Nearly Half Of Chicago Residents Can't Afford Their Housing
By Stephen Gossett in News on Jun 16, 2016 4:29PM
Getty Images; Photo: Joe Raedle
The study also finds that city residents consider housing affordability a serious problem at rates higher than national responders: 73 percent among Chicago residents compared to 60 percent nationally. (Oddly, just 58 percent of suburban Chicago residents considered it a serious problem, which is a bit lower than the national average.)
The study also found disparities in how groups view the housing crisis along local, racial lines. African-Americans are particularly skeptical about a housing rebound. Among African-Americans in the Chicagoland area, a mere 12 percent believe the crisis is over; and more than double that number (26 percent) believe the worst is yet to hit. Comparatively, 21 percent of Hispanics and 31 percent of whites consider the crisis is over; and 19 percent of Hispanics and 14 percent of whites say the worst is yet to come.

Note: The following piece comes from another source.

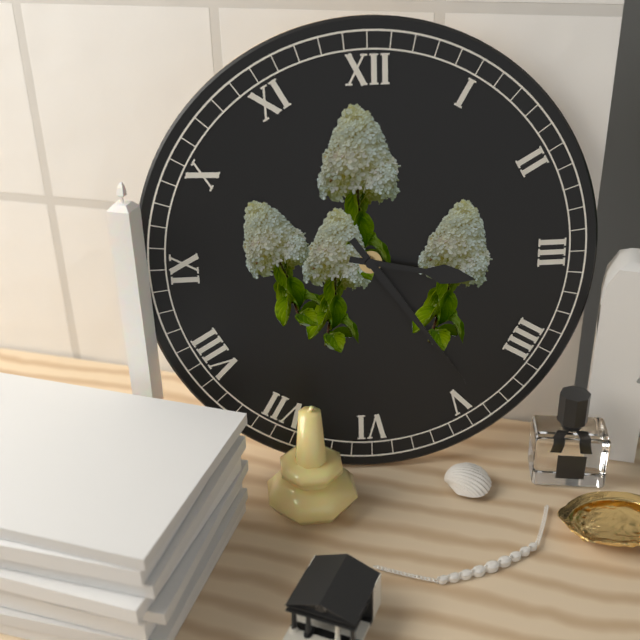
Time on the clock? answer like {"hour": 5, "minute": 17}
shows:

"Housing is more than shelter; research shows that stable, affordable housing is a lifeline to educational success, health and well-being and economic security," MacArthur President Julia Stasch said in a press release. "There is a solid foundation of helpful policies, but more needs to be done to preserve and increase the supply of affordable housing and to address the loss of income that contributes to increased demand."
Chicagoans agree that more needs to be done, too, according to the study. Seventy percent of city residents responded that either "a great deal or a fair amount" can be achieved; and the same percentage claimed that elected leaders, at the federal level, need to address housing affordability.

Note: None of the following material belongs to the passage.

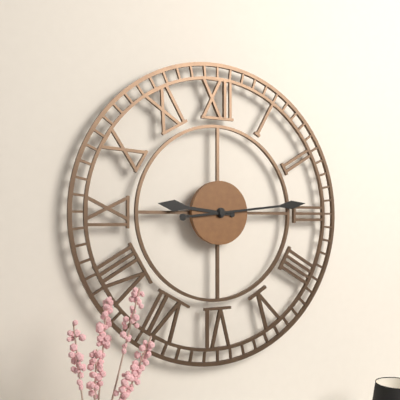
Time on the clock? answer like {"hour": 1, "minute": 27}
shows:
{"hour": 9, "minute": 14}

The study defined affordability along the same parameters as the Department of Housing and Urban Development, which requires a household to spend no more than 30 percent of income on rent and utilities in order to be considered affordable. Finding were based on interviews by conducted by Hart Research Associates with 1,200 adults throughout the country plus 303 adults in Chicago and 300 adults in the Chicago suburbs.
The news arrives less than a month after another study concluded that Chicago households need to earn $76,000 annually in order to afford rent.